(Saved data entries)
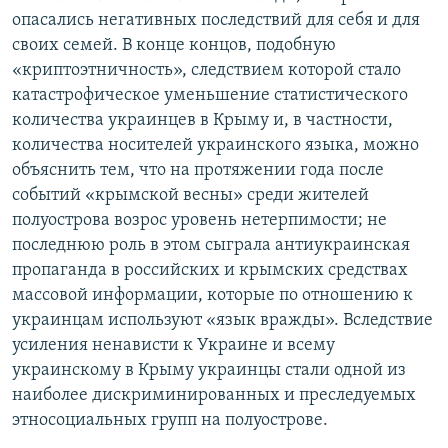
опасались негативных последствий для себя и для
своих семей. В конце концов, подобную
«криптоэтничность», следствием которой стало
катастрофическое уменьшение статистического
количества украинцев в Крыму и, в частности,
количества носителей украинского языка, можно
объяснить тем, что на протяжении года после
событий «крымской весны» среди жителей
полуострова возрос уровень нетерпимости; не
последнюю роль в этом сыграла антиукраинская
пропаганда в российских и крымских средствах
массовой информации, которые по отношению к
украинцам используют «язык вражды». Вследствие
усиления ненависти к Украине и всему
украинскому в Крыму украинцы стали одной из
наиболее дискриминированных и преследуемых
этносоциальных групп на полуострове.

** What the task asks **
Extract the text from the data above word for word, and leave the pictures out of your answer.

** Answer for the task **
опасались негативных последствий для себя и для
своих семей. В конце концов, подобную
«криптоэтничность», следствием которой стало
катастрофическое уменьшение статистического
количества украинцев в Крыму и, в частности,
количества носителей украинского языка, можно
объяснить тем, что на протяжении года после
событий «крымской весны» среди жителей
полуострова возрос уровень нетерпимости; не
последнюю роль в этом сыграла антиукраинская
пропаганда в российских и крымских средствах
массовой информации, которые по отношению к
украинцам используют «язык вражды». Вследствие
усиления ненависти к Украине и всему
украинскому в Крыму украинцы стали одной из
наиболее дискриминированных и преследуемых
этносоциальных групп на полуострове.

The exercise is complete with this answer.